◆ PROBLEM REQUIREMENTS: Read the lines of the data below and retrieve those with "size".

[Excerpts from a dataset]
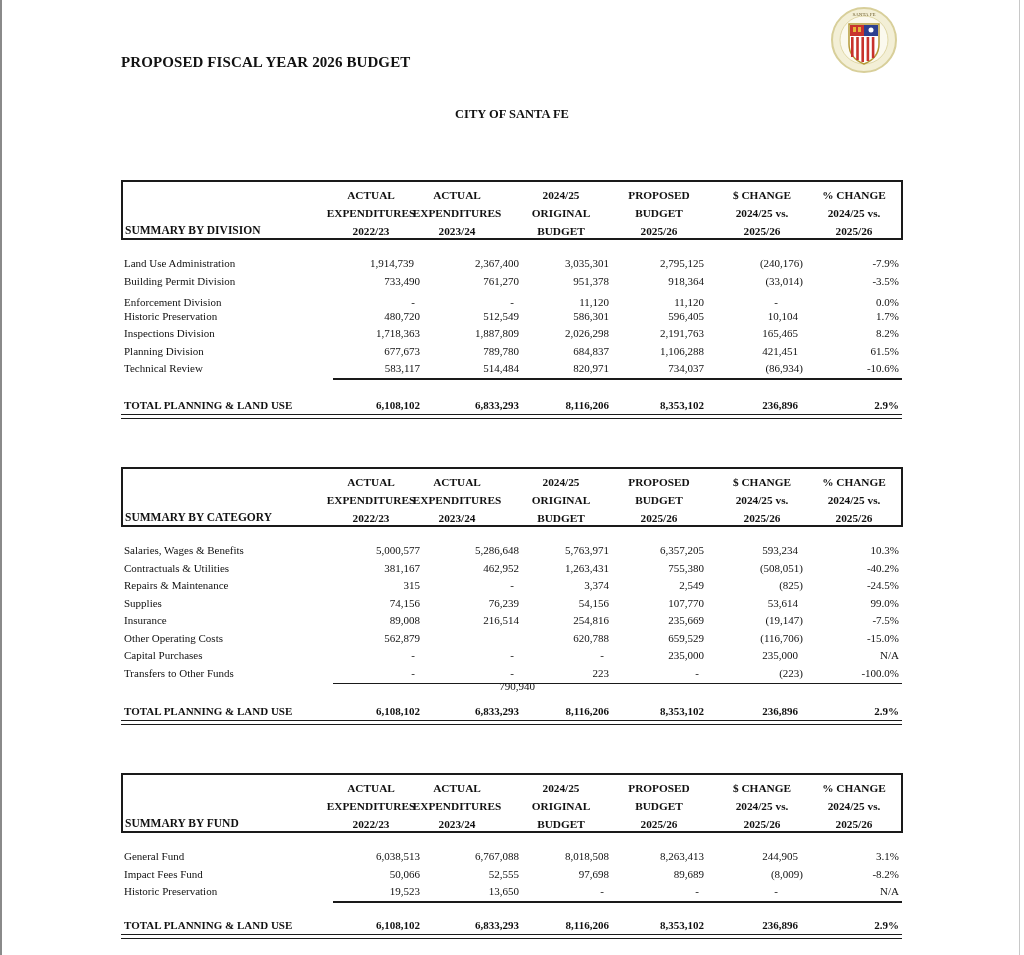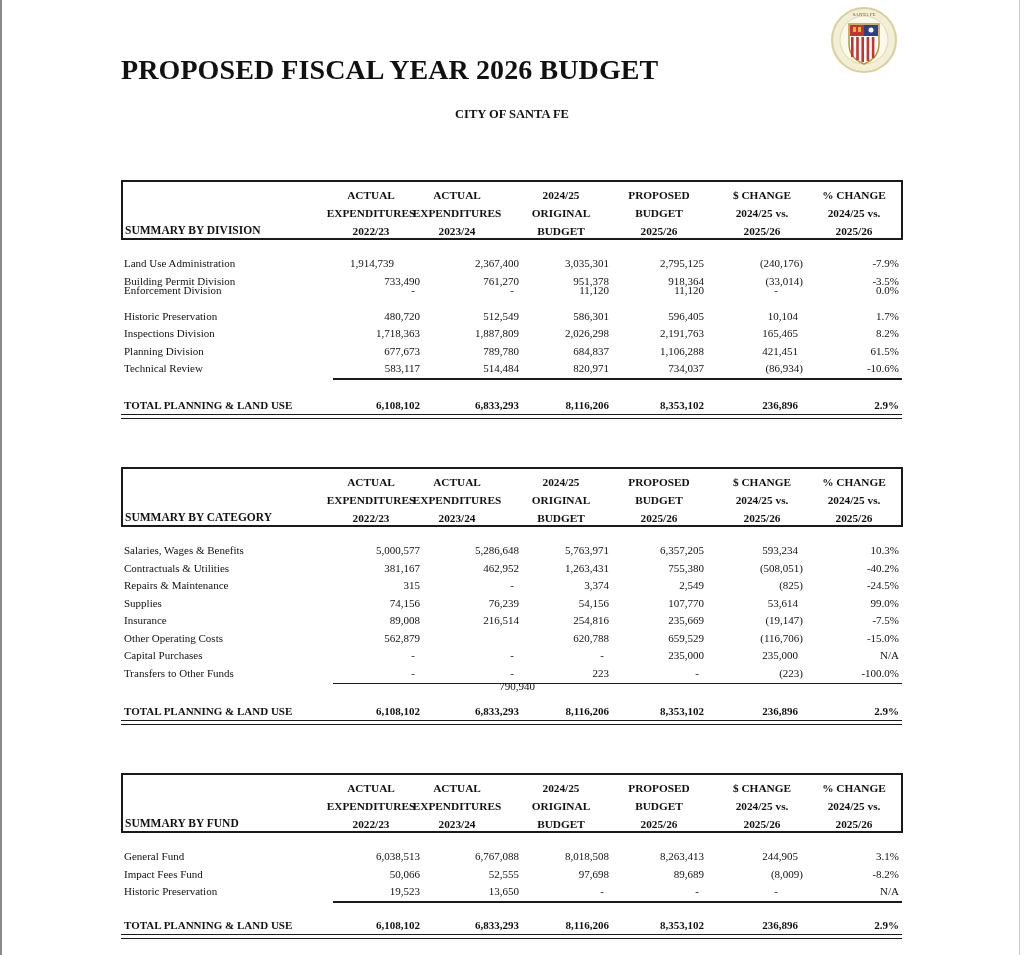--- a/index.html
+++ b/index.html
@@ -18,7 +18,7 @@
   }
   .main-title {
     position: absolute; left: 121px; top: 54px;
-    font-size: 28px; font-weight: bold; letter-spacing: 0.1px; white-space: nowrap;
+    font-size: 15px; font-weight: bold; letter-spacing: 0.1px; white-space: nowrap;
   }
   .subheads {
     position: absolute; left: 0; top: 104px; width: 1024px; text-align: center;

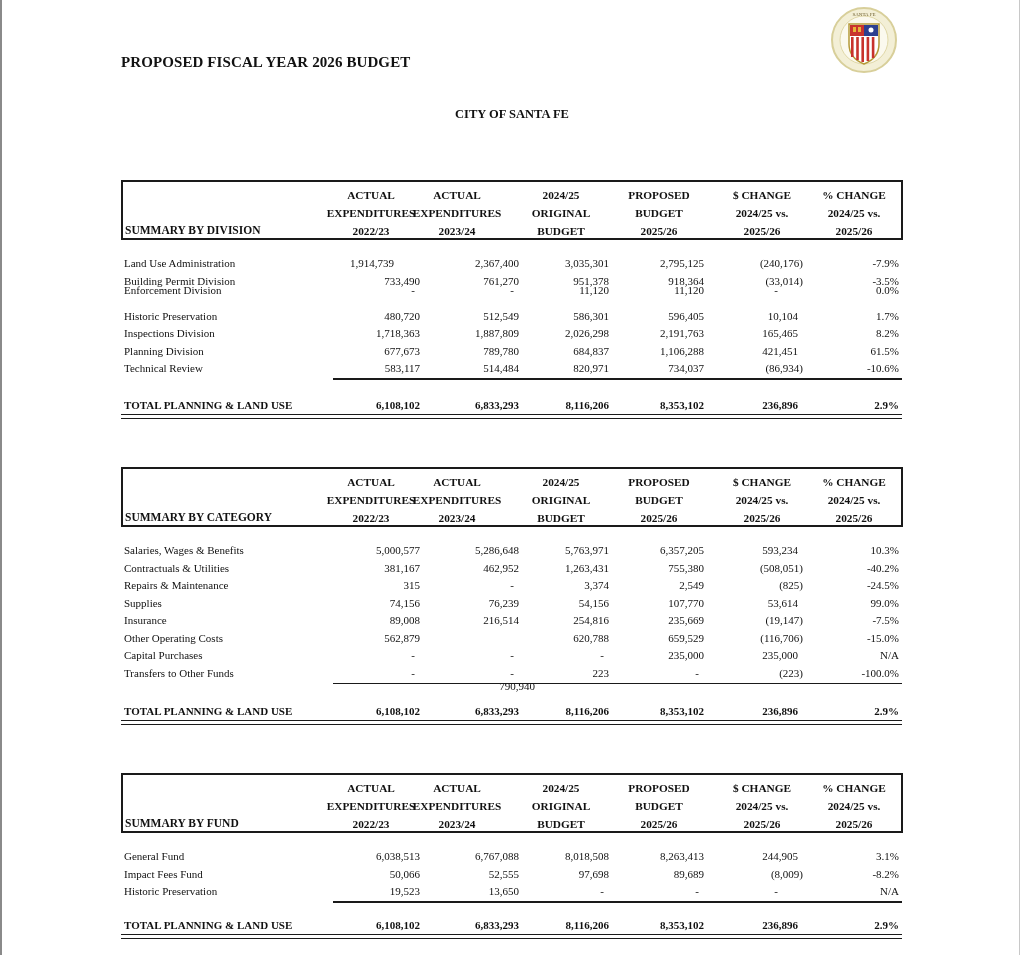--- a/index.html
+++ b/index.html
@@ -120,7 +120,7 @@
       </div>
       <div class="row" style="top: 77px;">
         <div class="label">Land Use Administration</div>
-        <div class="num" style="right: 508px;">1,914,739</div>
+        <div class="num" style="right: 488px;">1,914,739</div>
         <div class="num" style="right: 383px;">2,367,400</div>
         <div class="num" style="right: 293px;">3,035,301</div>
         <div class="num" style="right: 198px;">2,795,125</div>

◆ ANSWER FOR THIS EXERCISE:
-    font-size: 28px; font-weight: bold; letter-spacing: 0.1px; white-space: nowrap;
+    font-size: 15px; font-weight: bold; letter-spacing: 0.1px; white-space: nowrap;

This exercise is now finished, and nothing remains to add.